------ Data records ------
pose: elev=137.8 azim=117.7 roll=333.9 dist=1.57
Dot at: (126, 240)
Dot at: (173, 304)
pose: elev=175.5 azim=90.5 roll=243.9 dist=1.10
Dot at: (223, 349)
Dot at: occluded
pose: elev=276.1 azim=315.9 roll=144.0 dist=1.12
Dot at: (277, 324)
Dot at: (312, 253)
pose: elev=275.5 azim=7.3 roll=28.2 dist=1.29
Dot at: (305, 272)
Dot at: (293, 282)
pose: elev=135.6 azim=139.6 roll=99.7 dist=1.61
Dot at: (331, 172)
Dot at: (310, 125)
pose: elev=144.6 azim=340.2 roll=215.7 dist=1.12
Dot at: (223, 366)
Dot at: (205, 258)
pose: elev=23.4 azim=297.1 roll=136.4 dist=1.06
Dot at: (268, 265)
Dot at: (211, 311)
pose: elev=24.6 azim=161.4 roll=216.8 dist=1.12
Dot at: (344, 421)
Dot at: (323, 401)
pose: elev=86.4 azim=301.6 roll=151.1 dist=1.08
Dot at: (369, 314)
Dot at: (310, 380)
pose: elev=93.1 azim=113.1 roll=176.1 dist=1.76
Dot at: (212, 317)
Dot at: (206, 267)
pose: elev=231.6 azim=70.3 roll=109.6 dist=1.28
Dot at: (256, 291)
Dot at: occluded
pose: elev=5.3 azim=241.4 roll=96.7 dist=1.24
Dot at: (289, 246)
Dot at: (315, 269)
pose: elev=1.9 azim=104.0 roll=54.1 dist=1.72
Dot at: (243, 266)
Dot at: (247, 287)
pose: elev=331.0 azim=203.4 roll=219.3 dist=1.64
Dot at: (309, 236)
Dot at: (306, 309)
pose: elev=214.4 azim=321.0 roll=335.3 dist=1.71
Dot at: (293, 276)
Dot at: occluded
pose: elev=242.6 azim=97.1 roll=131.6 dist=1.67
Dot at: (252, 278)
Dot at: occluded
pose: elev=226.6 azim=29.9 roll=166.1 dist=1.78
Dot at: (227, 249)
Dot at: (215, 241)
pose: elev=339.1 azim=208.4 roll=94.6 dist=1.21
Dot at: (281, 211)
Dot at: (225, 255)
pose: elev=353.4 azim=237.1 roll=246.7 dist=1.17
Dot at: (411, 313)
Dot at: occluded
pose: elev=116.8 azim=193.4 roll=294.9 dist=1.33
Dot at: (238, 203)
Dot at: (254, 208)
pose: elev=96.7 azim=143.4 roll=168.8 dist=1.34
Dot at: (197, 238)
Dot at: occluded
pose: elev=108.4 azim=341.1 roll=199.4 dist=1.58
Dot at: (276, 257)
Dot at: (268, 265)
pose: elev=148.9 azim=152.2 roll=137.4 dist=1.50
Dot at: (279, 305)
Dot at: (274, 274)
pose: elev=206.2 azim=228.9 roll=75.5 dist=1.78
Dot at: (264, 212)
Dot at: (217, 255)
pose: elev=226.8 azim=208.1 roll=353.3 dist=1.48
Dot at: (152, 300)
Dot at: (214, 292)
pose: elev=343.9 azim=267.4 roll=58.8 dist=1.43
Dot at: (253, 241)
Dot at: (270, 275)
------
Stated problem
Rewrite all the rows above, swapping "pose" for "view" wherever it occurs and leaving everything else unchanged.

The response
view: elev=137.8 azim=117.7 roll=333.9 dist=1.57
Dot at: (126, 240)
Dot at: (173, 304)
view: elev=175.5 azim=90.5 roll=243.9 dist=1.10
Dot at: (223, 349)
Dot at: occluded
view: elev=276.1 azim=315.9 roll=144.0 dist=1.12
Dot at: (277, 324)
Dot at: (312, 253)
view: elev=275.5 azim=7.3 roll=28.2 dist=1.29
Dot at: (305, 272)
Dot at: (293, 282)
view: elev=135.6 azim=139.6 roll=99.7 dist=1.61
Dot at: (331, 172)
Dot at: (310, 125)
view: elev=144.6 azim=340.2 roll=215.7 dist=1.12
Dot at: (223, 366)
Dot at: (205, 258)
view: elev=23.4 azim=297.1 roll=136.4 dist=1.06
Dot at: (268, 265)
Dot at: (211, 311)
view: elev=24.6 azim=161.4 roll=216.8 dist=1.12
Dot at: (344, 421)
Dot at: (323, 401)
view: elev=86.4 azim=301.6 roll=151.1 dist=1.08
Dot at: (369, 314)
Dot at: (310, 380)
view: elev=93.1 azim=113.1 roll=176.1 dist=1.76
Dot at: (212, 317)
Dot at: (206, 267)
view: elev=231.6 azim=70.3 roll=109.6 dist=1.28
Dot at: (256, 291)
Dot at: occluded
view: elev=5.3 azim=241.4 roll=96.7 dist=1.24
Dot at: (289, 246)
Dot at: (315, 269)
view: elev=1.9 azim=104.0 roll=54.1 dist=1.72
Dot at: (243, 266)
Dot at: (247, 287)
view: elev=331.0 azim=203.4 roll=219.3 dist=1.64
Dot at: (309, 236)
Dot at: (306, 309)
view: elev=214.4 azim=321.0 roll=335.3 dist=1.71
Dot at: (293, 276)
Dot at: occluded
view: elev=242.6 azim=97.1 roll=131.6 dist=1.67
Dot at: (252, 278)
Dot at: occluded
view: elev=226.6 azim=29.9 roll=166.1 dist=1.78
Dot at: (227, 249)
Dot at: (215, 241)
view: elev=339.1 azim=208.4 roll=94.6 dist=1.21
Dot at: (281, 211)
Dot at: (225, 255)
view: elev=353.4 azim=237.1 roll=246.7 dist=1.17
Dot at: (411, 313)
Dot at: occluded
view: elev=116.8 azim=193.4 roll=294.9 dist=1.33
Dot at: (238, 203)
Dot at: (254, 208)
view: elev=96.7 azim=143.4 roll=168.8 dist=1.34
Dot at: (197, 238)
Dot at: occluded
view: elev=108.4 azim=341.1 roll=199.4 dist=1.58
Dot at: (276, 257)
Dot at: (268, 265)
view: elev=148.9 azim=152.2 roll=137.4 dist=1.50
Dot at: (279, 305)
Dot at: (274, 274)
view: elev=206.2 azim=228.9 roll=75.5 dist=1.78
Dot at: (264, 212)
Dot at: (217, 255)
view: elev=226.8 azim=208.1 roll=353.3 dist=1.48
Dot at: (152, 300)
Dot at: (214, 292)
view: elev=343.9 azim=267.4 roll=58.8 dist=1.43
Dot at: (253, 241)
Dot at: (270, 275)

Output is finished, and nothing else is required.